La société munichoise Kaia Health Software GmbH propose une formule semblable. Elle entend créer avec son application un « accès démocratisé au traitement de qualité ». Kaia existe dans deux versions : comme application thérapeutique contre le mal de dos chronique et sous forme d’application pour la rééducation et le soulagement de la BPCO, une maladie pulmonaire. L’intelligence artificielle utilise le motion tracking pour aider l’utilisateur à faire ses exercices. Avec Kaia, les patients n’ont plus besoin d’attendre longtemps pour bénéficier du soin d’un kinésithérapeute. 

L’application Kata, quant à elle, est encore plus spécialisée. Cette application aide les malades pulmonaires à inhaler de manière efficace. Une IA interprète le comportement de l’utilisateur, lui donne des informations et identifie toute dégradation de son état de santé. L’application est toujours en phase d’essai et la start-up de Munich Vision Health GmbH espère pouvoir la lancer avant la fin 2018. L’entreprise a gagné Motis, une plateforme de R&D établie, et le développeur d’applications de Next Munich à titre de partenaires technologiques. Pour ses débuts, Vision Health a bénéficié du soutien du réseau bavarois de créateurs d’entreprises constitué de BioM, BayStartUP et de Medical Valley EMN.

Découvrez plus d’informations sur l’application :

La Munich School of Robotics and Machine Intelligence (MSRM) adopte une approche beaucoup plus large sur l’application de l’intelligence artificielle. En coopération avec l’industrie et certaines start-up de la grappe de Munich, elle met l’accent sur trois grands axes :

  • « Zukunft der Gesundheit » (l’avenir de la santé) : comment peut-on aider les personnes âgées avec la robotique et l’intelligence artificielle (gériatronique) ?
  • « Zukunft der Arbeit » (l’avenir du travail) : que peuvent apporter dans le flux de travail des assistants robots plus sûrs et apprenant collectivement ?
  • « Zukunft der Mobilität » (l’avenir de la mobilité) : que peuvent apporter des systèmes de transport autonomes ?

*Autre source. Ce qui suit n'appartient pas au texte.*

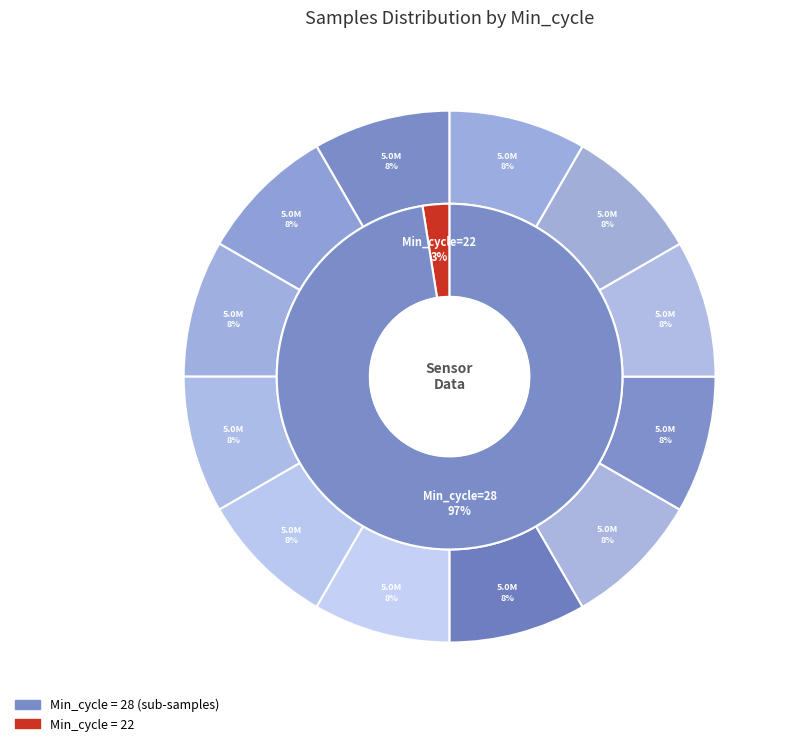

The 28 slice represents 17% of the pie. True or false?

False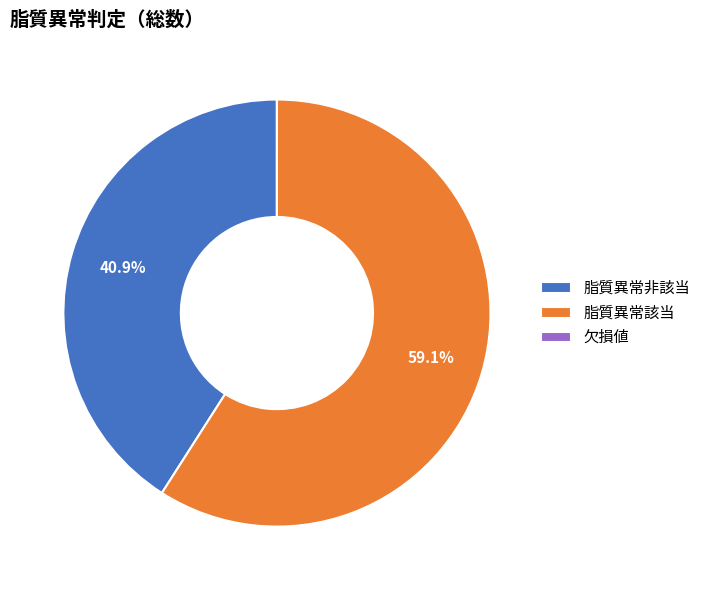

Which category accounts for the majority?

脂質異常該当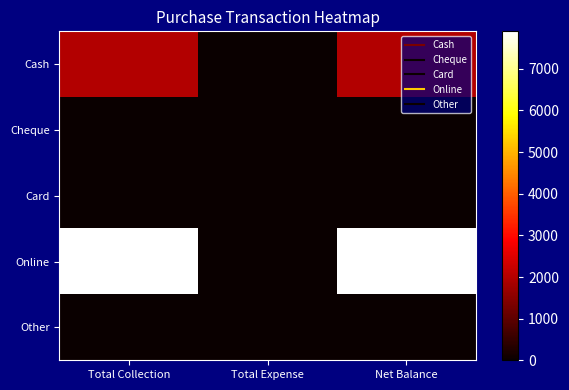

Which series changed the most between Total Collection and Total Expense?

Online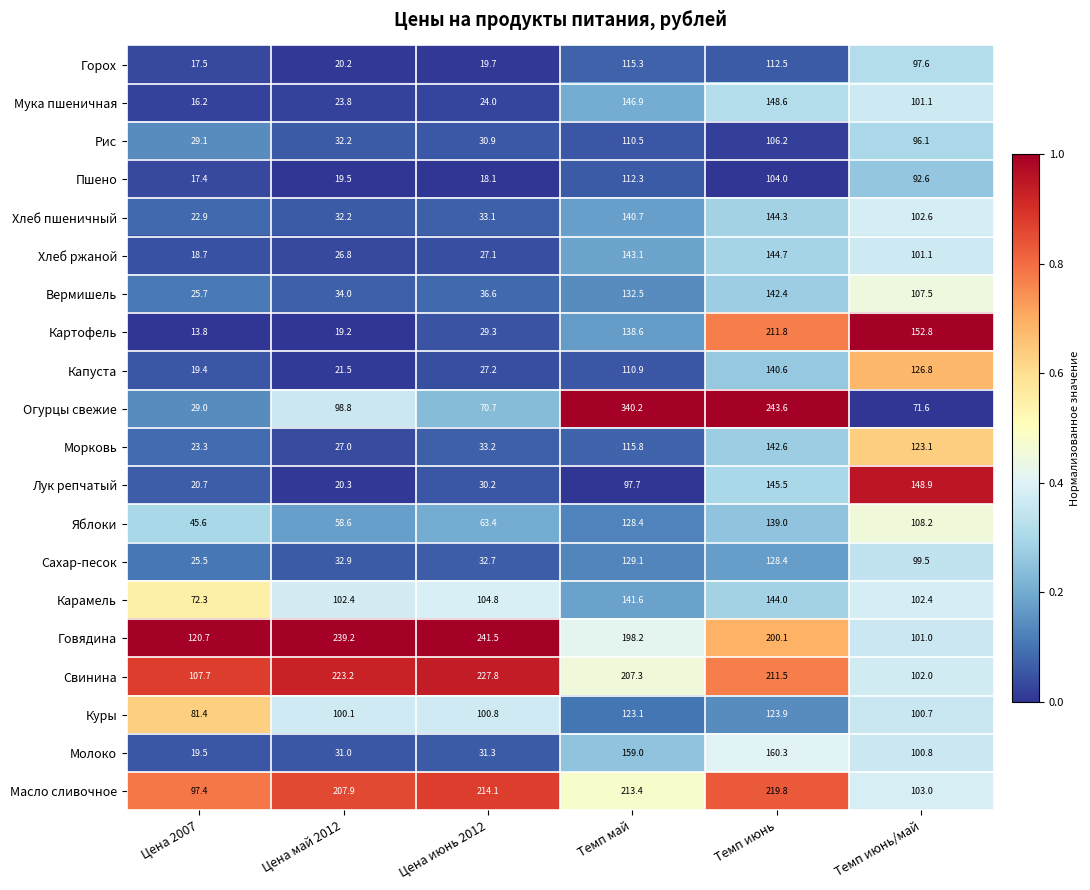

What is the difference between the Пшено values at Темп май and Цена май 2012?

92.8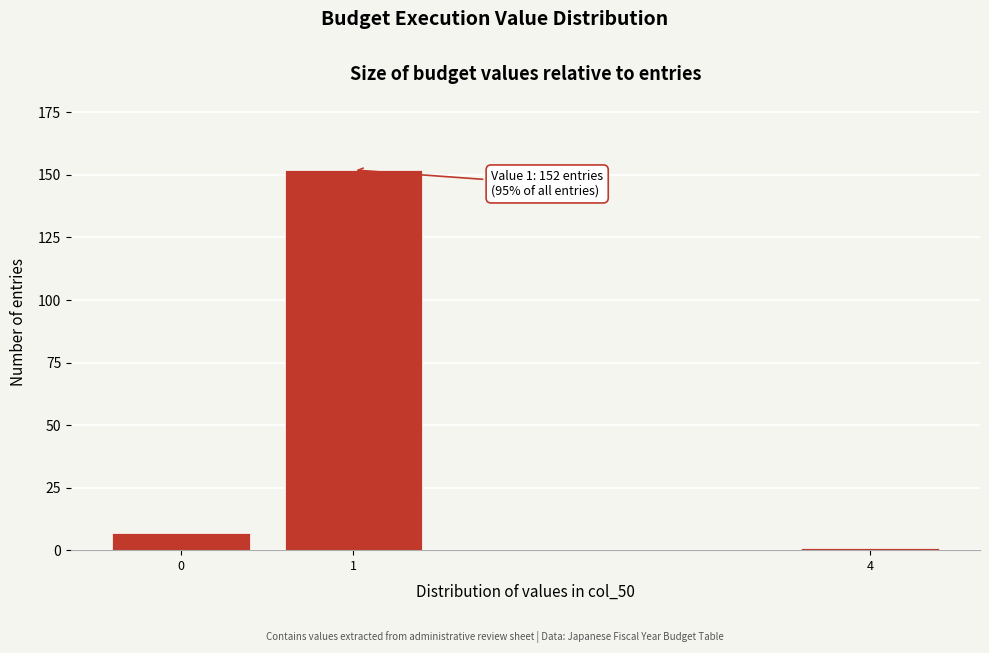

Reading left to right, what are all the values shown in this chart?

0=7	1=152	4=1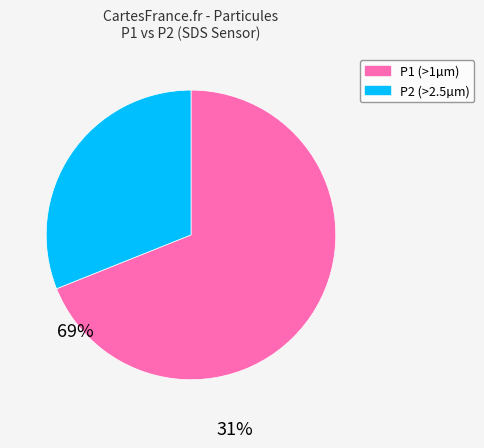

Is there a majority slice in this chart?

Yes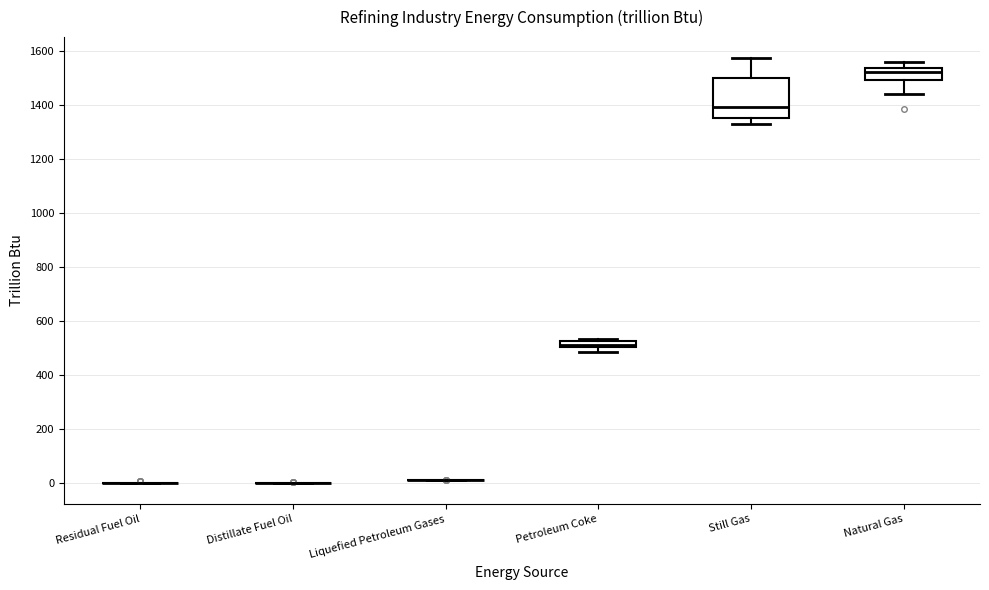

Which box is the tallest, from its lower edge to its upper edge?

Still Gas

Fondée fin 2017, la MSRM constitue un centre de recherche intégrative sous l’égide de l’université technique de Munich, la Technische Universität München. Son objectif : ni plus ni moins faire de la région de Munich le centre européen de la robotique et de l’intelligence de la machine en coopération avec des partenaires de l’industrie et de la recherche.

Dans le domaine médical, l’intelligence artificielle est un exemple formidable de l’innovation intersectorielle. L’association de différentes technologies permet de donner vie à de nouvelles innovations. C’est le cas de la start-up munichoise Inveox par exemple. L’entreprise met au point une éprouvette intelligente pour les échantillons de biopsie permettant un traitement rapide et sûr des échantillons en laboratoire avec une plateforme d’automatisation. Inveox a su convaincre le jury de la conférence Bits & Pretzels de cette année avec ses produits, ce qui lui a valu de remporter le premier prix, le « Bretzel d’or », ainsi que le prix Munich Startup Award.